Trig let out a painful squeal of fright and wrenched his leg free, almost losing his balance and falling. He was struck by the vision of his small, helpless frame bouncing back down the slope of corpses, as hands and arms and mouths lunged out, ripping off pieces of his flesh, until they’d finally added his own bleeding carcass to the mountain.

Instead he climbed faster, forced himself to dig in, yanking himself upward, dumping down bodies as he went. He was close enough to the top now that he could actually see inside the vent, the oversized duct that had been exposed there.

Go. Just go.

With what felt like enormous effort, he thrust his entire body upward. His brain had shut down completely at this point. He no longer smelled the room or even truly felt its awful, gelid presence sticking to him. He was aware only of what lay ahead, and how much he needed to get there, and the last few moments, as he got to the top of the pile, left no imprint in his memory whatsoever—they might as well have happened to someone else entirely, a stranger.

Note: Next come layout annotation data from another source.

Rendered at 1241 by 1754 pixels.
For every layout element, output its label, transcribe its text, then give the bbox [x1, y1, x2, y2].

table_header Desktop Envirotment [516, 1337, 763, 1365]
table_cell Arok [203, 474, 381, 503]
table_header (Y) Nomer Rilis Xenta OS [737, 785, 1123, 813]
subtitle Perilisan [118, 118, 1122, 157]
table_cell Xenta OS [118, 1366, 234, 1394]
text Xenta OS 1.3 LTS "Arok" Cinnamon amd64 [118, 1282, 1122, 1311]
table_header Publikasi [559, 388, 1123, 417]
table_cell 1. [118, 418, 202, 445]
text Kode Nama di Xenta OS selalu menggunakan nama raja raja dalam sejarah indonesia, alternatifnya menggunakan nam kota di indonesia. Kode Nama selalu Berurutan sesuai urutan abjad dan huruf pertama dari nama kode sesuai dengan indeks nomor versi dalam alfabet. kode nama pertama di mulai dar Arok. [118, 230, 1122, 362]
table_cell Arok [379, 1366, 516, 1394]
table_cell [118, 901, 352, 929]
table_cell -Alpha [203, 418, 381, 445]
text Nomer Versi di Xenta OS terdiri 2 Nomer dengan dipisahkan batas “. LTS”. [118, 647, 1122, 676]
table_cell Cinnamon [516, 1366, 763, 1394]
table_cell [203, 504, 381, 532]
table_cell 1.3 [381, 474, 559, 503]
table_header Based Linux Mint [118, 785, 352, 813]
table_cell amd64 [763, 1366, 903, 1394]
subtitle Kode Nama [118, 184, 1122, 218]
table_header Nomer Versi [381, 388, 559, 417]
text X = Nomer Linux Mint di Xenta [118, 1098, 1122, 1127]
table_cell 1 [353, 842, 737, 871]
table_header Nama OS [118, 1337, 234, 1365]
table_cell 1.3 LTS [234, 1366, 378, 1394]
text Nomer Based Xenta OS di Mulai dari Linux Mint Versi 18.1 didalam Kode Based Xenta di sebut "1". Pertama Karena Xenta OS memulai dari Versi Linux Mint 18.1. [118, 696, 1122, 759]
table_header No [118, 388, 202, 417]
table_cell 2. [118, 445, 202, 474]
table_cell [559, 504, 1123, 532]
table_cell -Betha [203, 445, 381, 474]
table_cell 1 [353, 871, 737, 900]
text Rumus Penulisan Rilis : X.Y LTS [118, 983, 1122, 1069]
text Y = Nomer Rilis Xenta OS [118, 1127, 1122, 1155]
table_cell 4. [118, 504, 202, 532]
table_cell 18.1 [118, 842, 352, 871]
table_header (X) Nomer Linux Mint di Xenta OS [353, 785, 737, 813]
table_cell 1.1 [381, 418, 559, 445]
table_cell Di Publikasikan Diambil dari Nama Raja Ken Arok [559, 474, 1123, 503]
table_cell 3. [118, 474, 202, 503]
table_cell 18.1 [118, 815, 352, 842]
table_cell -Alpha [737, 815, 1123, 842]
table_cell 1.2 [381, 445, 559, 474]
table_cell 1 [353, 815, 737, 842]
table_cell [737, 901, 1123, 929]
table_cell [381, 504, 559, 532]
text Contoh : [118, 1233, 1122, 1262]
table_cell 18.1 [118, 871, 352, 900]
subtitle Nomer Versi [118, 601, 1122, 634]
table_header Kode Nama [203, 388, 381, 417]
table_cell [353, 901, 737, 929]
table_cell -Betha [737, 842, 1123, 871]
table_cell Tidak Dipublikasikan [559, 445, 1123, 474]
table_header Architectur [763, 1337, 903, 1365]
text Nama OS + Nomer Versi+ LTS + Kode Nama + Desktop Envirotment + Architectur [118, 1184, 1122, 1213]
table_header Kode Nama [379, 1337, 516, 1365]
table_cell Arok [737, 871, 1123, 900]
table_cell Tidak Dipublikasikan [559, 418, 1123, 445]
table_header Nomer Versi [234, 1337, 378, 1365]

Consciousness snapped back through him as his fingers scraped cold metal, the blessed solidity of the ductwork’s outer rim, and he levered his upper body through it with a gasp, jerked his legs up behind him and only then allowed himself to breathe. The vent was not much bigger than his shoulders, but it was large enough.

Trig looked around in a kind of mild hysteria. His heart was slamming, trying to smash a hole through his chest, the muscles in his throat working up and down wildly.

I’m going to start bawling again. Well, go ahead and cry. I suppose you’ve earned it.

But he realized his eyes were dry. At last, at the top of a pile of human bodies, he had arrived at a place beyond tears.

There was a whistling, breathing noise below him, and when he looked down he saw that the thing in the trooper’s helmet was still climbing up the mountain of bodies.

Trig looked back and forth through the open duct. Then he picked a direction and began to crawl.